Quindi la bellezza di Roma e l’omaggio, che dura per tutto il film, che
Sorrentino fa serve a mostrare quel mondo ideale e perfetto a cui l’uomo aspira
e nel quale i vizi, le depravazioni dell’animo umano non sono presenti. L’arte
è bellezza assoluta ed è buona perché con la sua bellezza lenisce i mali del
mondo.
Passiamo al secondo punto, la bellezza salverà il mondo.
Il saggio del filosofo bulgaro, il cui titolo è ripreso nelle pagine de
L’idiota di Dostoevskij, allude al solo senso del vivere, a quella
bellezza che ogni uomo conosce nel profondo di
sè, che è la sola cosa immortale di un'esistenza mutevolissima e deteriore. La
bellezza è la sola cosa vera in un mondo fatuo, vano, vuoto. Infatti una delle
battute pronunciate da Jep nel film è: Le vedi queste persone?
Questa fauna? Questa è la mia vita. E non è niente, frase
che sottolinea la vacuità del mondo che cambia attorno a se e che lo
circonda in contrapposizione con l’eternità della bellezza.
Altro momento importante del film è quella in cui compare la Santa, la
suora missionaria in visita a Roma. Personaggio dotato di grande spiritualità,
illumina Jep sull’importanza delle radici, essenziali per la riscoperta di sé
stessi e per non dimenticare mai le proprie origini. La frase della mistica è
comunque da leggere tra le righe in quanto dopo che il protagonista afferma di
non aver trovato la grande bellezza, la suora afferma di mangiare radici perché
sono importanti. In queste parole è racchiuso l’invito a Jep a riscoprire le
sue di radici, radici di uomo e radici di letterato. Lo invita quindi a
riprendere l’attività di scrittore.
Ancora più marcate delle parole della Santa è l’immagine che si apre
davanti agli occhi dei due personaggi ovvero il volo dei fenicotteri rosa,
uccelli dei quali si invoca la saggezza prima di compiere viaggi sia fisici che
psichici affinchè possano guidare nel lungo percorso. Inoltre il fenicottero,
come la Fenice capace di risorgere dalle sue ceneri, è una sorta di totem da
invocare per superare i fallimenti della vita.
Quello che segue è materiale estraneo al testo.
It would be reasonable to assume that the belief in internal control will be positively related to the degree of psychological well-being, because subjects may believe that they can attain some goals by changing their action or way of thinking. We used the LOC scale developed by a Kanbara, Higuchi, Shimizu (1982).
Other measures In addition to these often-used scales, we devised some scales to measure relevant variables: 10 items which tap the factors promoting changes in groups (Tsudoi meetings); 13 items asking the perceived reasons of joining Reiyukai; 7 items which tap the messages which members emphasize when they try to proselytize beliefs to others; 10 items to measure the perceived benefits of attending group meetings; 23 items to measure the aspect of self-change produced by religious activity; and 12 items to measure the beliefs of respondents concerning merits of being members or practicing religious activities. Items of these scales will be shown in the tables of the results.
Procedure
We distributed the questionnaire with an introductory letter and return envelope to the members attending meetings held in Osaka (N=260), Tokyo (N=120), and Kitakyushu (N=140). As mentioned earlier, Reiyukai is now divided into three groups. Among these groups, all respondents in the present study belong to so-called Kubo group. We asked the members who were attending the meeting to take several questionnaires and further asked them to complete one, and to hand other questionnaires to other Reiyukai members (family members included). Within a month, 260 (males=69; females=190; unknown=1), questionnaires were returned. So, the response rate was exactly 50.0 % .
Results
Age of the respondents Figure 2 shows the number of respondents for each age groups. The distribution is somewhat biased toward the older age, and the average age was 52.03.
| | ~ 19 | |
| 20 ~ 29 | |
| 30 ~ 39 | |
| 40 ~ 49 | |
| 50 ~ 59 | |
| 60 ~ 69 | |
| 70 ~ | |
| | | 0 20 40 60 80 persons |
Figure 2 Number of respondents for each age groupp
Nel caso di Jep quindi il suo
fallimento è rappresentato dal non aver trovato la grande bellezza.
Ma il vero senso del film lo si coglie osservando e analizzando
attentamente tre personaggi chiave della pellicola, che non sono semplici
figure di contorno bensì sono le pietre miliari del percorso di Jep nella
scoperta anzi riscoperta della grande bellezza.
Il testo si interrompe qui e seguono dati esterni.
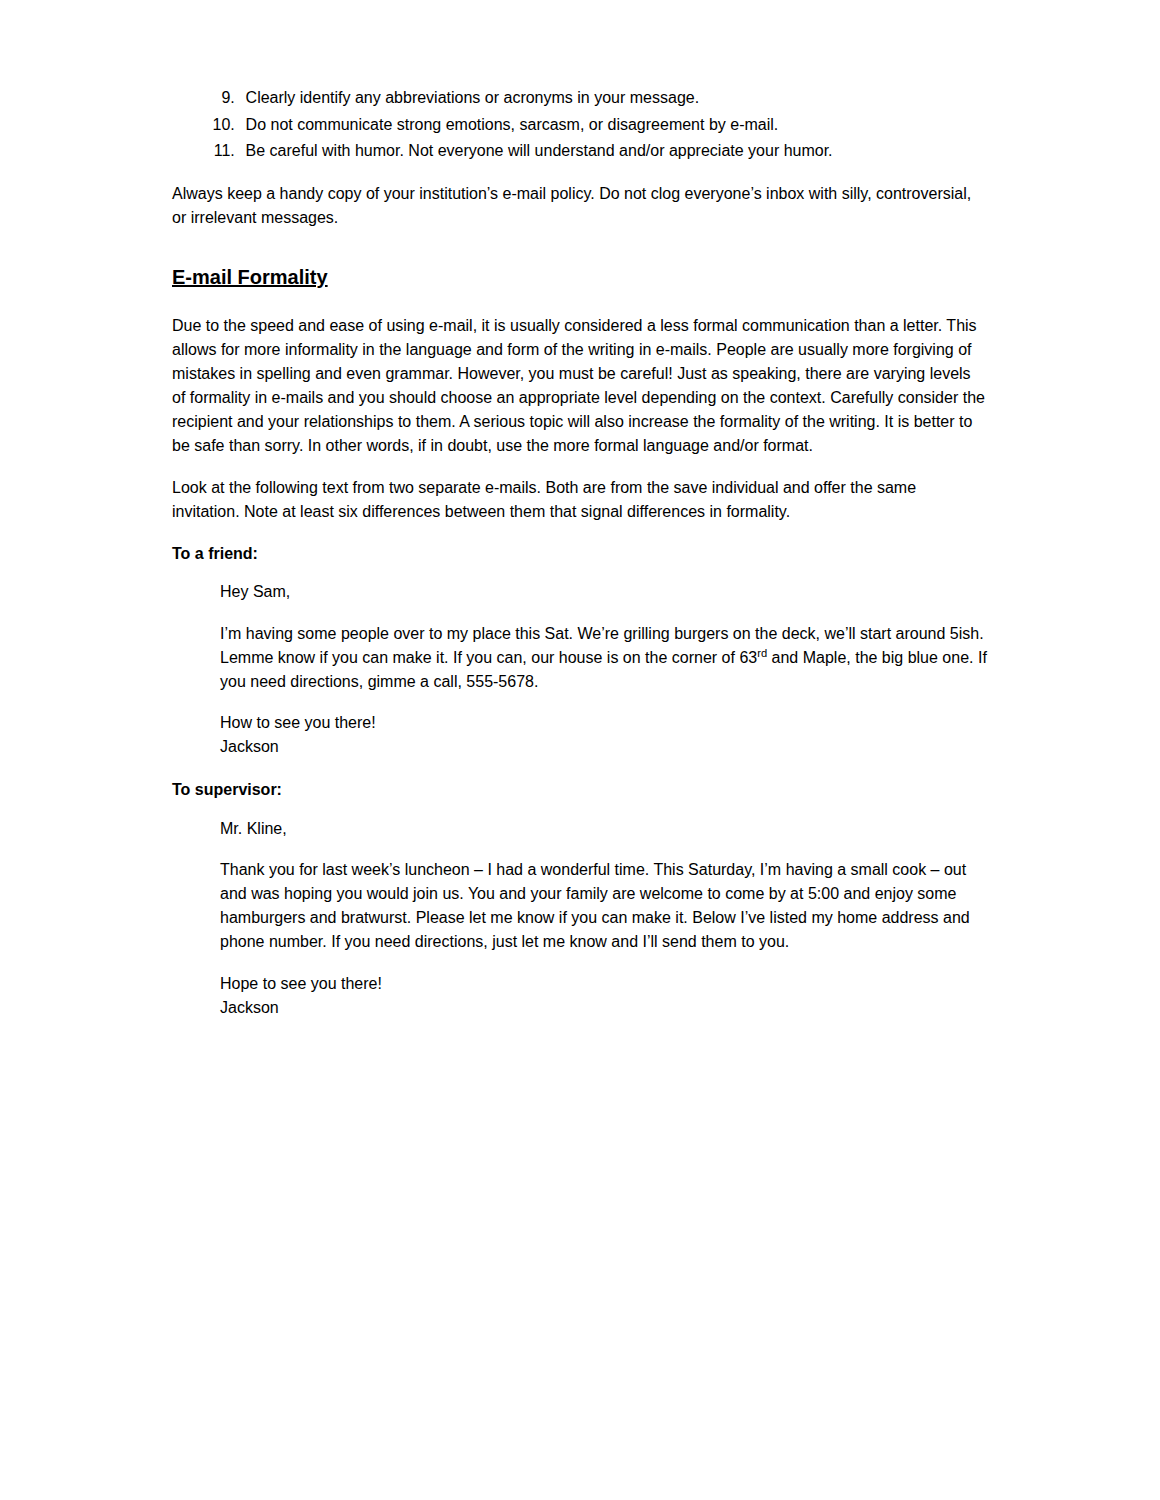Clearly identify any abbreviations or acronyms in your message.
Do not communicate strong emotions, sarcasm, or disagreement by e-mail.
Be careful with humor. Not everyone will understand and/or appreciate your humor.
Always keep a handy copy of your institution’s e-mail policy. Do not clog everyone’s inbox with silly, controversial, or irrelevant messages.
E-mail Formality
Due to the speed and ease of using e-mail, it is usually considered a less formal communication than a letter. This allows for more informality in the language and form of the writing in e-mails. People are usually more forgiving of mistakes in spelling and even grammar. However, you must be careful! Just as speaking, there are varying levels of formality in e-mails and you should choose an appropriate level depending on the context. Carefully consider the recipient and your relationships to them. A serious topic will also increase the formality of the writing. It is better to be safe than sorry. In other words, if in doubt, use the more formal language and/or format.
Look at the following text from two separate e-mails. Both are from the save individual and offer the same invitation. Note at least six differences between them that signal differences in formality.
To a friend:
Hey Sam,
I’m having some people over to my place this Sat. We’re grilling burgers on the deck, we’ll start around 5ish. Lemme know if you can make it. If you can, our house is on the corner of 63rd and Maple, the big blue one. If you need directions, gimme a call, 555-5678.
How to see you there!
Jackson
To supervisor:
Mr. Kline,
Thank you for last week’s luncheon – I had a wonderful time. This Saturday, I’m having a small cook – out and was hoping you would join us. You and your family are welcome to come by at 5:00 and enjoy some hamburgers and bratwurst. Please let me know if you can make it. Below I’ve listed my home address and phone number. If you need directions, just let me know and I’ll send them to you.
Hope to see you there!
Jackson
Mi riferisco ad Alfredo, Ramona e la suora detta la Santa.
Alfredo è il marito di Elisa, il primo amore, forse l’unico vero amore di
Jep, la donna che gli ha fatto conoscere e vivere la bellezza, la grande
bellezza dell’amore. L’incontro tra i due, è il preludio al cammino interiore
che Jep compie verso la riscoperta della grande bellezza. Evocative sono le
immagini in cui vediamo il protagonista in acqua, con lo sguardo fisso verso la
sua Elisa ed evocativa è la scena finale in cui Jep, di fronte al relitto della
Concordia, rivive la notte d’amore puro vissuta con Elisa, la notte in cui lei,
mostrandosi seminuda, gli fa scoprire la grande bellezza che non è la fisicità
dell’amore quanto la spiritualità pura e assoluta di questo sentimento.
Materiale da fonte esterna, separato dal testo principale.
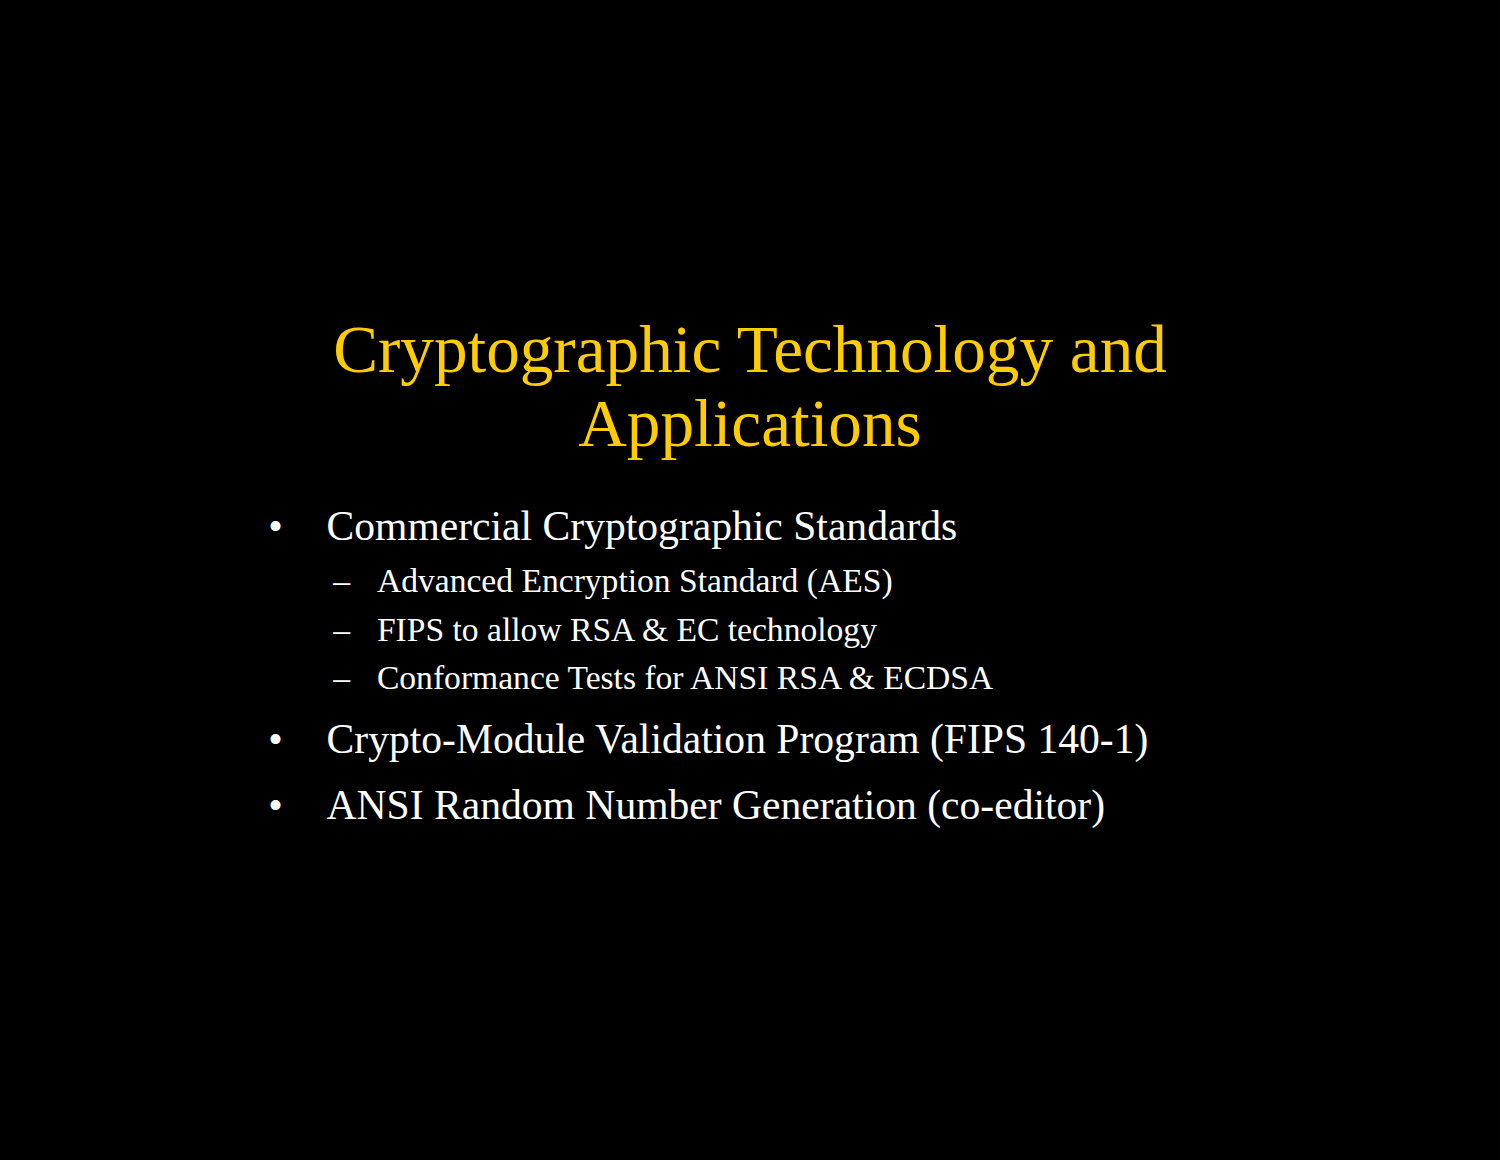Cryptographic Technology and Applications
Commercial Cryptographic Standards
Advanced Encryption Standard (AES)
FIPS to allow RSA & EC technology
Conformance Tests for ANSI RSA & ECDSA
Crypto-Module Validation Program (FIPS 140-1)
ANSI Random Number Generation (co-editor)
Ramona invece, con la sua prorompente bellezza, la sua fisicità, la sua
volgarità incarna Roma e il suo mondo vizioso e depravato che lentamente muore
come alla fine muore la donna. La morte di Ramona segna la fine della vita
dissoluta di Jep e preannuncia l’ultima fase del suo cammino interiore verso la
riscoperta della grande bellezza.
Ultima è la figura della Santa, che con le sue rughe, il suo
sdentata e sofferente nel corpo rappresenta, fisicamente, le difficoltà e il
dolore che ognuno prova nel riscoprire se stesso. La scena in cui la vediamo
impegnata nell’ascesa della scala di San Giovanni simboleggia il cammino di
purificazione che Jep verà compiuto quando sulla scogliera del Giglio, di
fronte al relitto della Concordia, riscoprirà se stesso e la nuova voglia di
tornare a scrivere.
La chiusura del film di fronte al relitto della nave da crociera, anche
essa vittima dell’errore umano, e paragonata alla vita piena di errori di Jep,
vuole paradossalmente essere augurale in quanto la nave, paragonata più volte
all’Italia, possa allo stesso modo risorgere come nel film rinasce il
protagonista.
Ecco perché il film è un capolavoro perché attraverso immagini stupende e
ambientazioni rarefatte, ci fa capire che si può sempre ricominciare e che LA
GRANDE BELLEZZA, intesa come amore e gioia della vita e voglia di ricominciare,
sono le uniche cose da ricercare.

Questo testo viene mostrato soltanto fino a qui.